Did Hamzah expect this — and what did it say about him if he did? Raf lent back into the water and kicked for shore, still swearing at his own stupidity. Back on shore, he didn't bother with shoes, jacket or tee-shirt, just rolled them into a untidy ball and stamped off towards the Villa. He didn't care how many lawyers the man had in there.
'Where are you going?' Zara shouted from the water.
To get a lift home,' Raf said angrily. 'You think a taxi's going to pick me up in this state?'
Try walking,' she called. 'It's what ordinary people do.'
Raf turned back and stared. 'Hani's at home,' he said coldly. 'Her aunt got murdered yesterday. This morning Hani left the house for the first time ever, to watch her aunt be buried. We're sleeping in the courtyard because she's too frightened to go back indoors. It's late. I've been away longer than I said I would. Which bit of that don't you understand?'
Raf's face was ice, his words utterly uninflected. He could have been talking to a particularly stupid child, except he would never talk to any child in that way.
'Five minutes,' said Zara. 'Meet me at the gate.' When she hit the beach it was thirty paces up shore, where her clothes waited in a neat pile. Then she was running for the Villa and swearing inside her head, mostly at herself.
It was the sun that did it. Sports convertibles were big in North Africa, even locally made ones. Morocco had its own air-cooled Atlas, Algeria imported a three-wheeled Soviet Benz knock-off and the Ottoman countries made do with a sub-licensed Ford that leaked oil, belched smoke and was so simple to service it could be stripped back by a ten-year-old and repaired by a blacksmith.
Of course, almost everybody who could afford something more upscale imported a Japanese machine. One of those enamel-and-chrome cut-down copies of old American beasts, all retro fins and goggle headlights. They looked great, told you when they needed gas and practically booked themselves in for servicing, never mind downloading their own tweaks for tuning. Which, with twelve tiny cylinders and forty-eight valves, was just as well.
Zara's car was different. Its 240-horsepower V6 engine had been turbocharged way up beyond three hundred. The headlights were sharp multi-element clusters, using light-guide technology. A speed-tuned aerofoil in the nose and a fixed diffuser tunnel at the rear kept the wheels glued to the road.

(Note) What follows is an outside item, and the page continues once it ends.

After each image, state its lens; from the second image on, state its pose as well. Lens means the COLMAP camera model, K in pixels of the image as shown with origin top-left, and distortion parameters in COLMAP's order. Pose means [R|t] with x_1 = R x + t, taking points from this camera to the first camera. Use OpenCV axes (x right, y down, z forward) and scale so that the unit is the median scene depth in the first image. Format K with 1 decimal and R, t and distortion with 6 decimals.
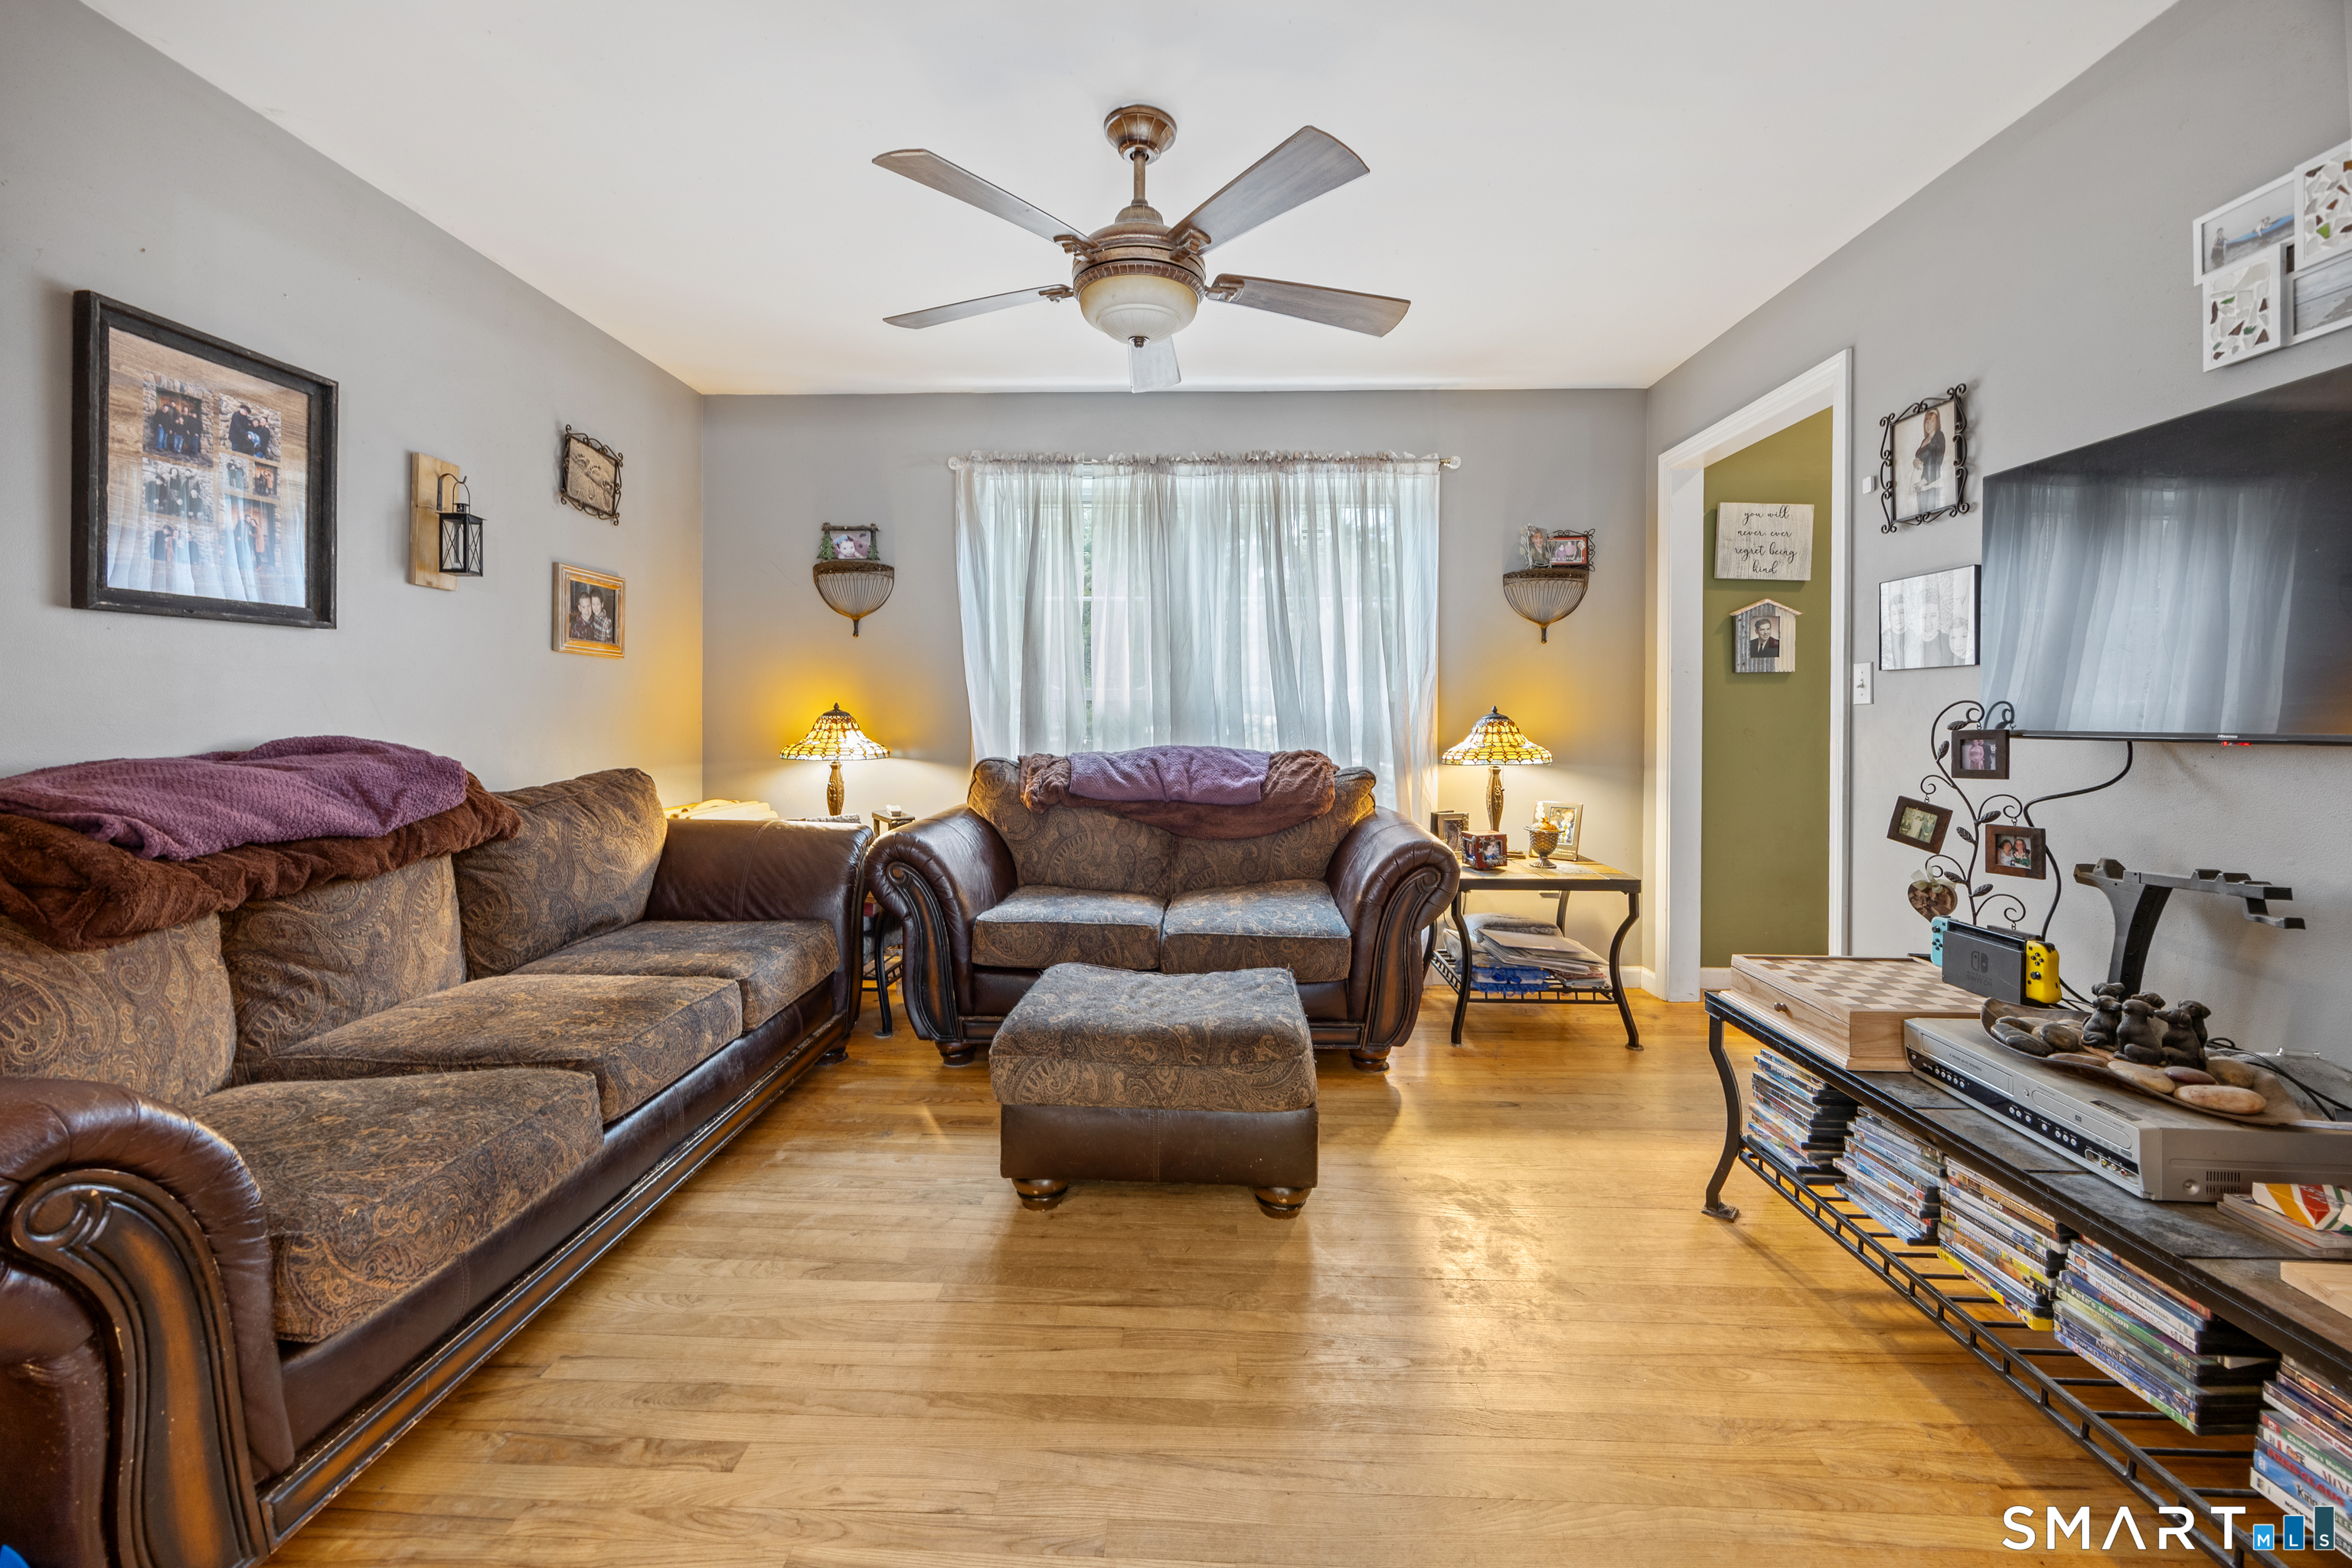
lens RADIAL K [[932.1, 0, 1152.0], [0, 932.1, 721.0], [0, 0, 1]] dist [-0.001020, 0.000418]
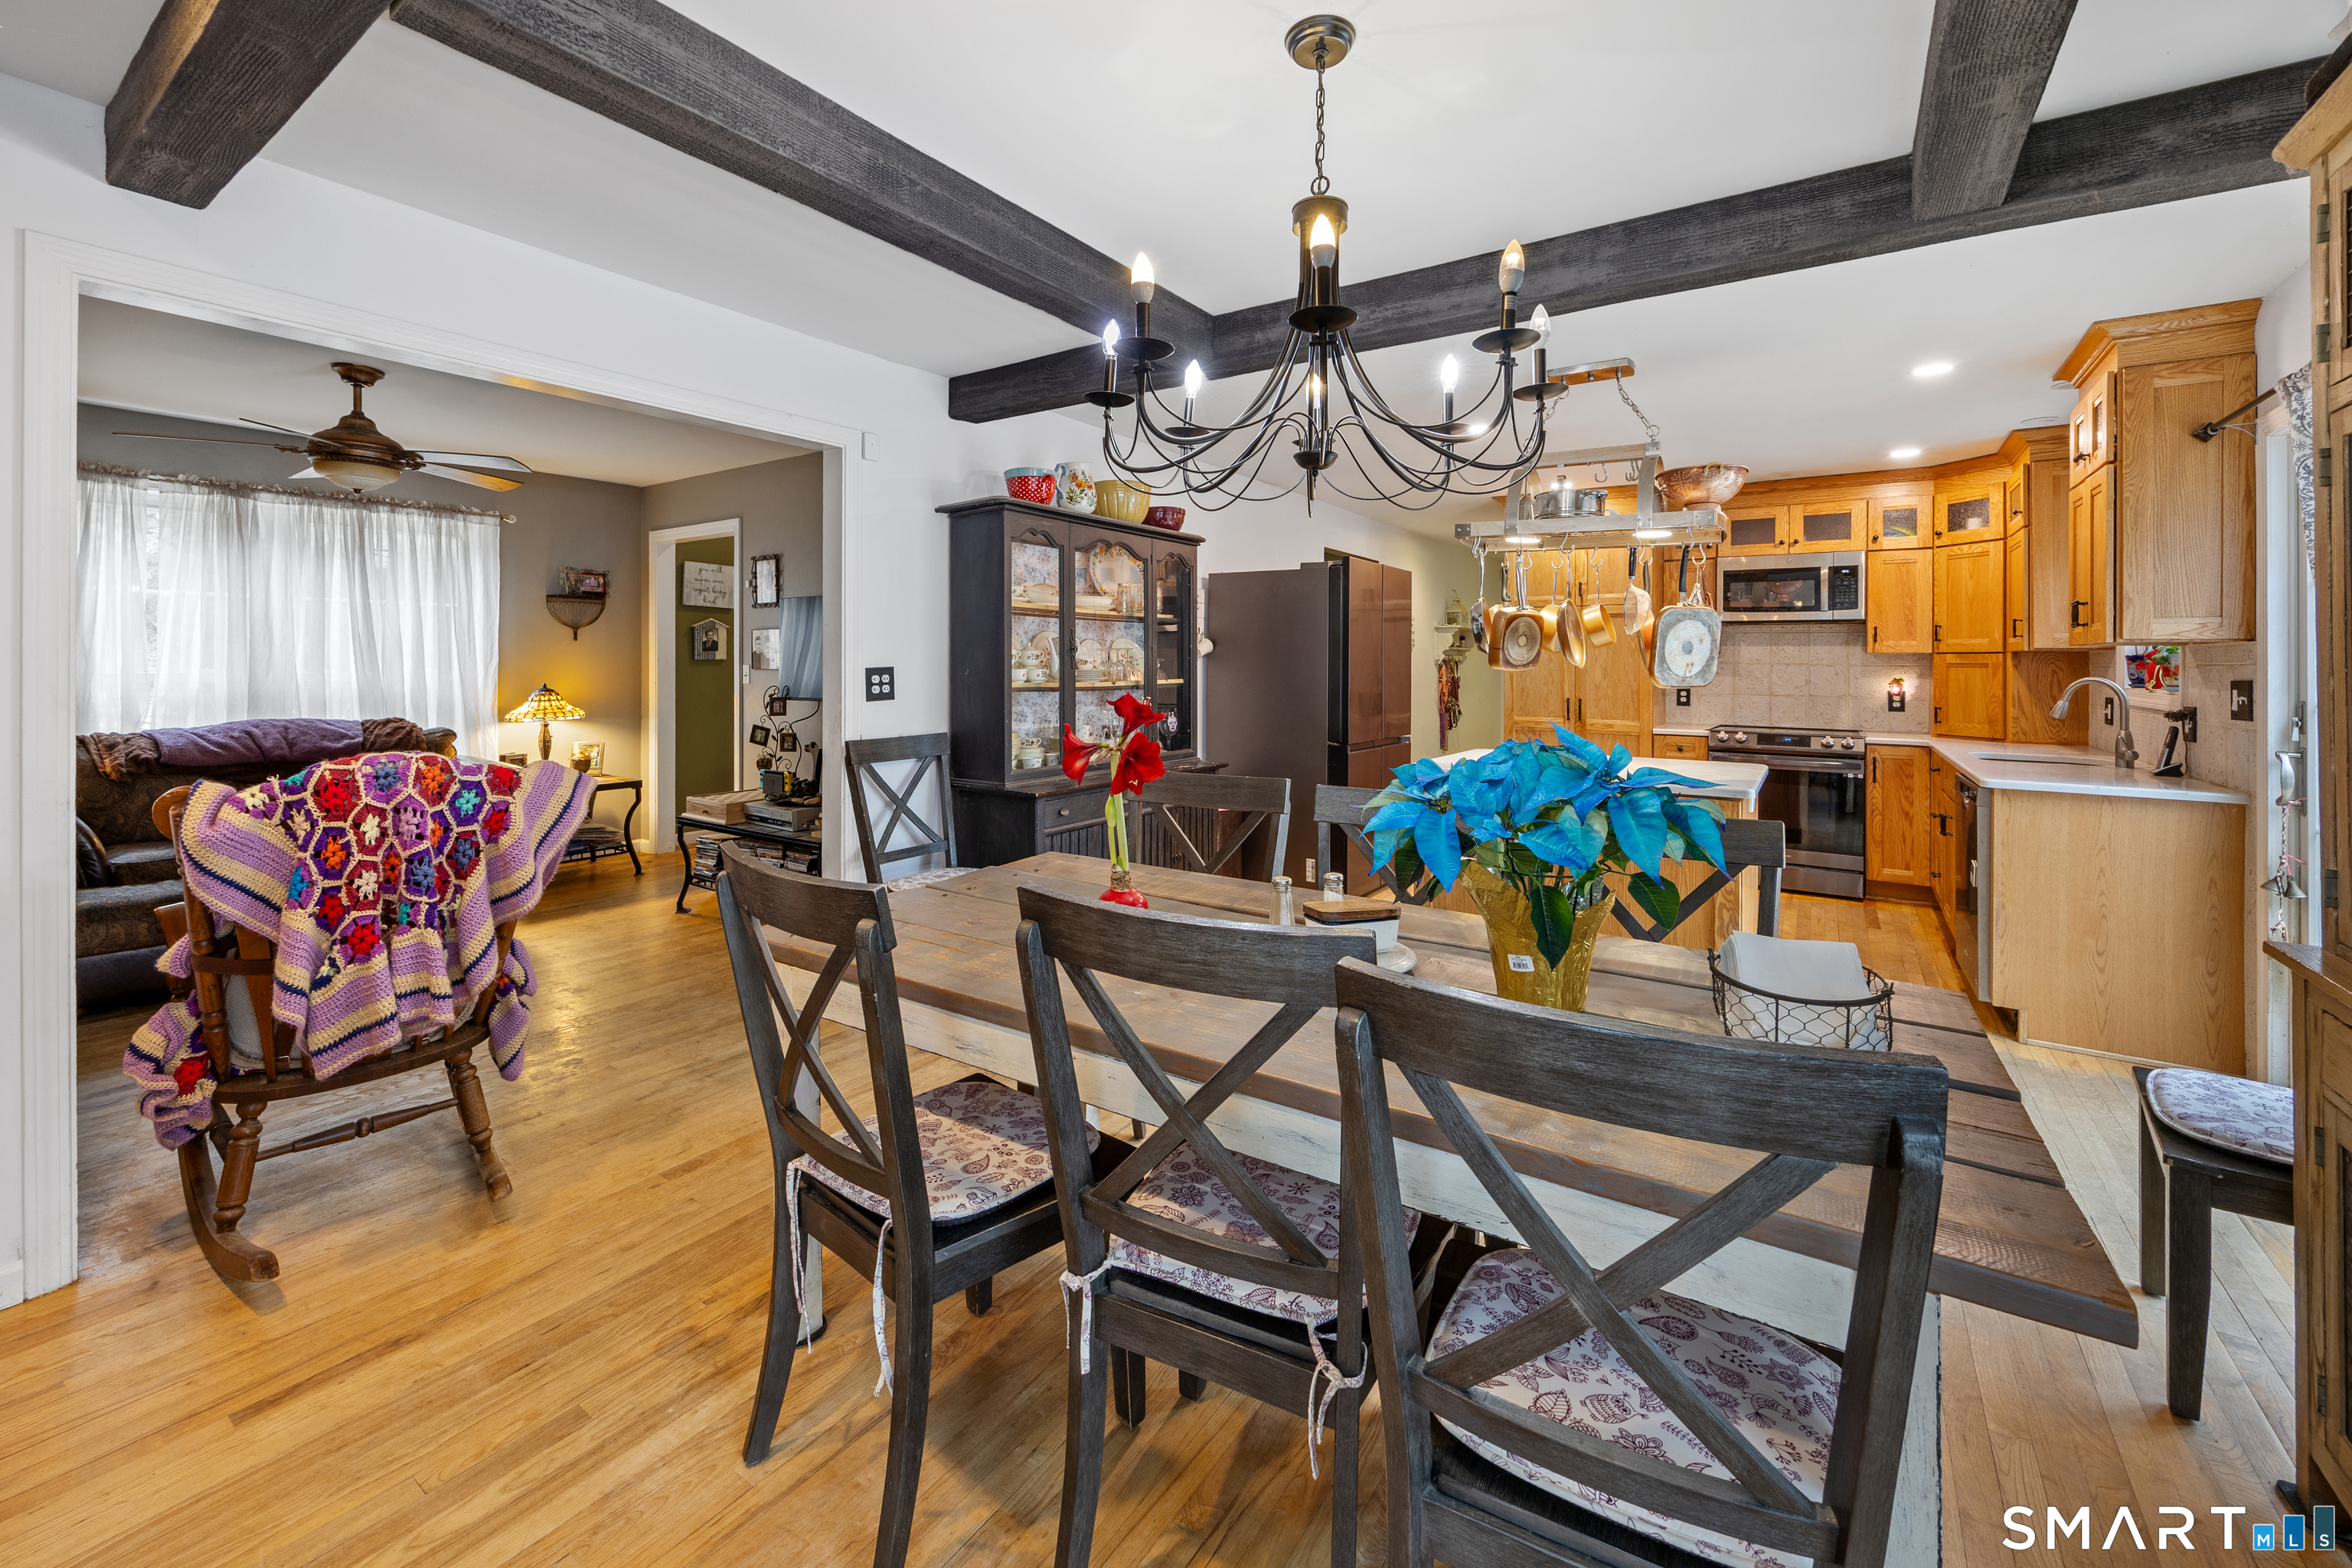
lens RADIAL K [[932.1, 0, 1175.6], [0, 932.1, 669.4], [0, 0, 1]] dist [-0.001020, 0.000418]
pose [[0.523513, -0.007337, 0.851986, -0.415568], [0.004832, 0.999972, 0.005642, -0.042826], [-0.852004, 0.001164, 0.523534, -0.728663]]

It was low, silver and spartan inside. The two-seat cockpit was stripped back, a simple array of controls with an unmistakable utilitarian elegance. The fascias, fillings and switches were machined from solid aluminium. It was the first racing F-type Jaguar that Raf had seen outside of the one in Seattle Museum.
'Get in and hold on.'
Raf grabbed a side handle and she was away, ramming the clutch through a crescendo of rapid gear changes rather than use automatic. Then it was near-silent running all the way, the Jaguar's engine never rising above a growl as the F-type burned up night traffic on the Corniche, hung a tight left into Place Orabi, tyres leaving burned rubber on the blacktop.
Khedive Mohammed Ali appeared and vanished in a blur of grandeur, the Place des Consuls streaming by on either side. A right skid down a short alley between Catholic and Greek Orthodox cathedrals fed her through to Rue Kemil. The unlit shops either side reflecting only each other in darkened glass windows, until the car roared between them, headlights picking out peeling script over locked doorways.